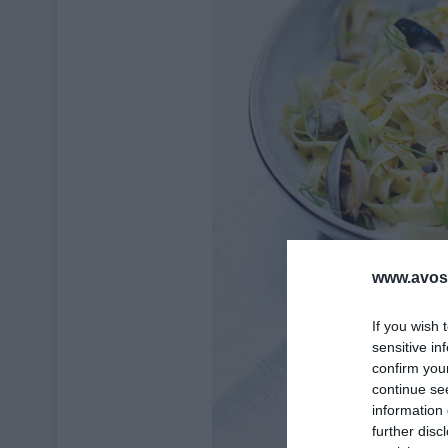
www.avosa
If you wish 
sensitive in
confirm you
continue se
information 
further disc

----

**TASK OBJECTIVE**.
The records above are to be repeated word for word, with the pictures omitted.

**EXERCISE SOLUTION**.
www.avosa
If you wish 
sensitive in
confirm you
continue se
information 
further disc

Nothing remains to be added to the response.